What about the current plan to split Microsoft into a Windows operating system company (OSCO) which would still be a near monopoly and an applications company (APCO) which would also still be a near monopoly?  OSCO would now have dramatically reduced incentive to develop good new APIs which would now mainly benefit APCO and other applications developers.  Instead, OSCO could reasonably be expected to spend most of its effort developing improvements, and additional bundled items  for Windows, thus increasing its value and cost and increasing OSCO's profits.  The cost of Windows might go from $89 to $188 but people would be getting more with their operating system - whether they want it or not!  Does this help consumers?  Does this help applications developers?  No, and No.

Some say a split is the only way to insure that non-Microsoft applications developers would have equal timely access to Windows APIs and that Windows has "secret" APIs that only Microsoft applications programmers can use.  Microsoft should certainly be ordered to release any secret APIs and to release new Windows APIs to developers simultaneously with release to Microsoft applications people.  Some say they would ignore such an order.  Would a split help this problem?    One difficulty is that the applications programmers at APCO presumably already know any current secret APIs.  Also, apparently, current Microsoft employees (now to be employees of either OSCO or APCO) owning less that 5 percent of Microsoft will be allowed to own stock in both companies.  So, employees might be inclined to leak new secret APIs between OSCO and APCO.   Would employees be less likely to break the law in the split case than in the non-split case?  Why?  In other words, even if you believe the worst about Microsoft, a split doesn't seem to help with the API problem and in fact makes it worse.

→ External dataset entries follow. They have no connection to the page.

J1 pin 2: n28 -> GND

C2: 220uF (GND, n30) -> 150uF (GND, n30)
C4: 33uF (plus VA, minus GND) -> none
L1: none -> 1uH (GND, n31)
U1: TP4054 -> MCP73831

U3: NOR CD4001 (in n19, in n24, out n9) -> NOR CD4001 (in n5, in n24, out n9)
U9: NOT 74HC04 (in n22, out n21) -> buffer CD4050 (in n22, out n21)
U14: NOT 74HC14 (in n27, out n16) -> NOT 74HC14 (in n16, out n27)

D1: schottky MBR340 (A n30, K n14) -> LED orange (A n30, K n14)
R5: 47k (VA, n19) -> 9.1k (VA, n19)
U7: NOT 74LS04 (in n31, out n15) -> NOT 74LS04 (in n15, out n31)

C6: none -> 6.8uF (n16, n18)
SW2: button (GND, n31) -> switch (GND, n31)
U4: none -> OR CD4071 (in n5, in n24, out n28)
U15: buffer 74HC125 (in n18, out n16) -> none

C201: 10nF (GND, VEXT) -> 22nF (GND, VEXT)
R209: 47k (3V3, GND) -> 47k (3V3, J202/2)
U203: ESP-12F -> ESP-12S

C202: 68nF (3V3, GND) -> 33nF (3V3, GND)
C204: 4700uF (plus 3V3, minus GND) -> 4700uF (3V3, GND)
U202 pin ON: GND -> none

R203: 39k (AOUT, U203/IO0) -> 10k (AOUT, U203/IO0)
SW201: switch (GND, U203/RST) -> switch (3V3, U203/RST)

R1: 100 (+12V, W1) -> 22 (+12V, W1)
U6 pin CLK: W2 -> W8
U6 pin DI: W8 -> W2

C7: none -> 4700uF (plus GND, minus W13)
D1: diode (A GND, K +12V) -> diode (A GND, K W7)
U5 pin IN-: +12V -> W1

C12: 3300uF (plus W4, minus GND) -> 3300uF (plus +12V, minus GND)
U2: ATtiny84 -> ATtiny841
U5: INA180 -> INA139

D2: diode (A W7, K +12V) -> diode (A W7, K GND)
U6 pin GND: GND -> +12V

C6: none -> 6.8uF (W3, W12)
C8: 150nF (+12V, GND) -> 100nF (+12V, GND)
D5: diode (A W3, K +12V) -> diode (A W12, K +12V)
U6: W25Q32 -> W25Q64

Wired Magazine (November) has an excellent article about the Microsoft case.  The article conveys that Gates acted as his own lawyer and was so completely unrepentant and uncooperative that the judge felt he had to do something drastic.  My take is that we are now in a situation that none of the parties ever wanted.  Microsoft's stock price and image have been hammered, the judge's breakup plan has holes you could drive a Mack truck through and is certain to be severely handled on appeal, and the Justice Department is going to get a lot of heat from a new Republican administration. 

What is that Chinese curse "May you live in interesting times" -- it is going to be interesting to see how all this gets resolved. 

- Ted Goldsmith
President, SeekOn Search Systems

Our email is running about evenly split for/against a breakup.